La réponse intervient à la demi-heure de jeu. Caligiuri s'avance pour récupérer une passe de Bruce Murray. Au lieu de servir Tab Ramos, qui s'engage sur l'aile, ou de jouer en retrait, le défenseur efface un adversaire et place une frappe terrible du pied gauche. Le ballon s'envole dans les airs et retombe, à la surprise générale, dans le but trinidadien. Michael Maurice, le gardien de l'époque, jure encore aujourd'hui qu'il a été aveuglé par le soleil au moment de la frappe. Quant à Caligiuri, qui ne marquera que cinq fois en 110 sélections, il vit là l'un des plus grands moments de sa carrière.

Toujours en quête d'une nouvelle success story, les médias américains s'emparent de l'affaire et parlent d'un tir "entendu depuis l'autre bout du monde". Finalement, l'événement restera comme "le tir" dans la légende du football américain.

"J'ai eu pas mal de réussite sur ce coup-là", avouera plus tard le héros du jour. "Il était loin du but, mais j'ai tout de suite senti que ça pouvait rentrer", ajoute Meola, qui va connaître une soirée très agitée.

Mitraillé par les attaquants adverses, le gardien américain multiplie les parades exceptionnelles pendant près d'une heure. "Ils ont tout tenté pour revenir au score", confirme-t-il.

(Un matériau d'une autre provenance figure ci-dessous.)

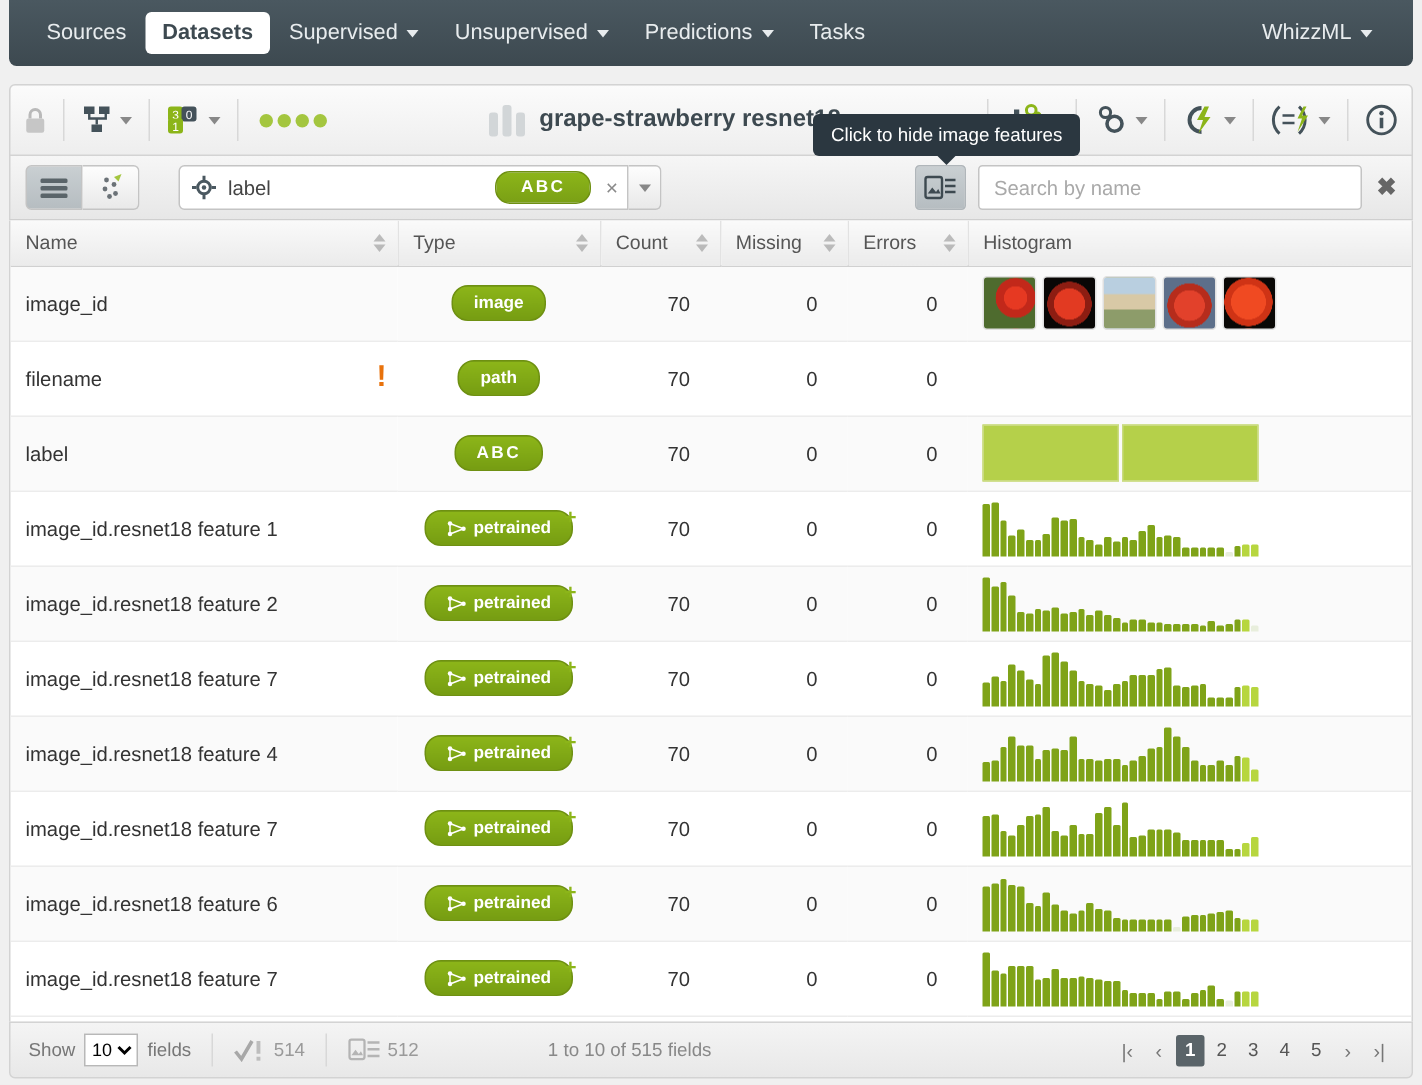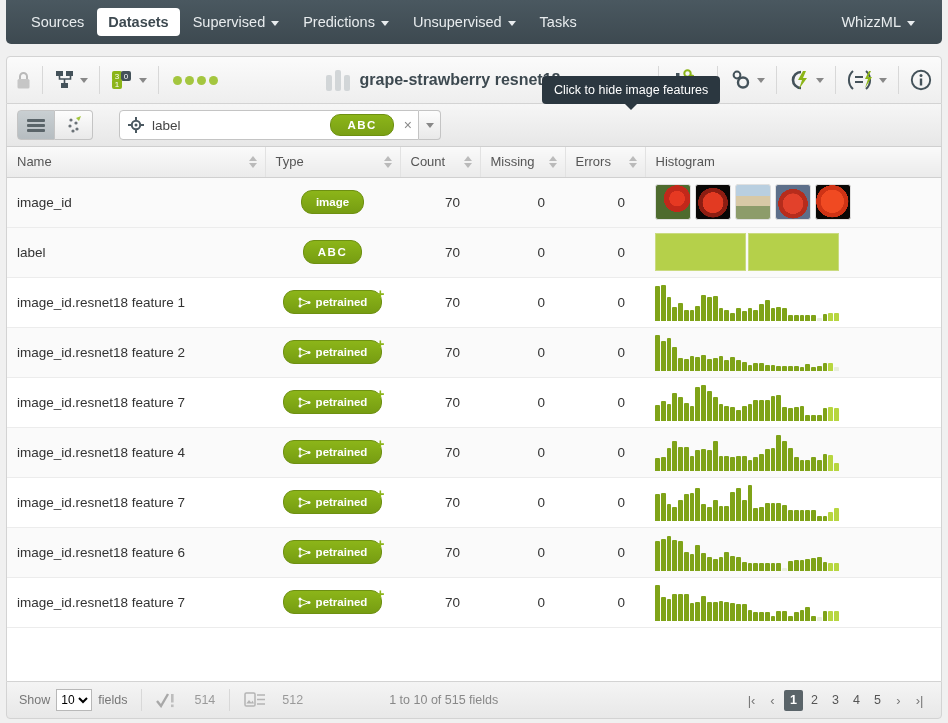"Predictions" div.nav-item { order: before "Unsupervised" -> after "Unsupervised" }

Au coup de sifflet final, ce sont pourtant bien les Etats-Unis qui peuvent fêter la qualification pour Italie 90. Aux Trinidadiens, il ne reste que l'amertume de la défaite...


Le héros
Paul Caligiuri, qui d'autre ? A l'époque, le défenseur international porte les couleurs du SV Meppen, après avoir évolué à Hambourg. Plus tard, il rejoindra le Hansa Rostock avant de renter au pays pour finir sa carrière en Major League Soccer. Pourtant, le Californien ne faisait pas figure de titulaire indiscutable à l'heure d'aborder le déplacement dans les Caraïbes. De retour à la compétition après avoir été victime d'une fracture du pied, Caligiuri a finalement remplacé John Stollmeyer, le titulaire habituel en défense centrale. Non content d'avoir marqué, le défenseur américain a également contribué à tenir en respect Dwight Yorke, le jeune prodige, et Russell Latapy.


Entendu
"A l'époque, c'était un autre monde. Il n'y avait pas de championnat professionnel aux Etats-Unis et l'organisation n'avait rien à voir avec ce que nous connaissons aujourd'hui. Avec le recul, cette qualification était un petit miracle. Certains d'entre nous jouaient dans des championnats semi-professionnels ou amateurs et devaient travailler dur pour garder la forme. Finalement, nous avons réussi. Tout ce que les Etats-Unis ont accompli depuis vient de là." Tony Meola, gardien des Etats-Unis

"C'est le match le plus important de notre histoire. Ce jour-là, nous avons prouvé au reste du monde que nous pouvions nous qualifier sur le terrain. Nous savions que le futur du football aux Etats-Unis dépendait de nous." Paul Caligiuri, défenseur des Etats-Unis

"J'avais 21 ans à l'époque et toute ma carrière devant moi. Nous étions si proches de la qualification. Ce n'est que le lendemain, en nous réveillant, que nous avons vraiment compris ce qui nous était arrivé." Russell Latapy, milieu de terrain de Trinité-et-Tobago

"Une telle déception, c'était insoutenable." Dwight Yorke, attaquant de Trinité-et-Tobago


Et après ?
Depuis novembre 1989, le football a pris de plus en plus de place dans le cœur de millions d'Américains. L'équipe nationale n'a plus manqué une seule édition de la Coupe du Monde de la FIFA depuis cette époque. La sélection à la bannière étoilée a même atteint le second tour de l'édition 1994 et les quarts de finale en 2002. La création de la Major League Soccer (MLS) en 1996 marque également un tournant important. Aujourd'hui, les Etats-Unis sont considérés comme l'une des meilleures équipes de la zone CONCACAF, à l'égal du Mexique.

En revanche, le football trinidadien a traversé une grave crise de confiance, jusqu'à ce que son rêve se réalise en 2006. Après avoir dominé Bahreïn en barrage intercontinental, les Soca Warriors de Yorke et Latapy ont disputé leur première phase finale de Coupe du Monde de la FIFA, en Allemagne. Le match nul arraché à la Suède à Dortmund restera comme l'un des temps forts de cette épopée, même si deux défaites face à l'Angleterre et au Paraguay ont ensuite ramené les supporters sur terre.

Les membres des deux équipes ont disputé une "revanche" amicale à Port d'Espagne en 2006 et, cette fois, ce sont les Trinidadiens qui se sont imposés 4:1.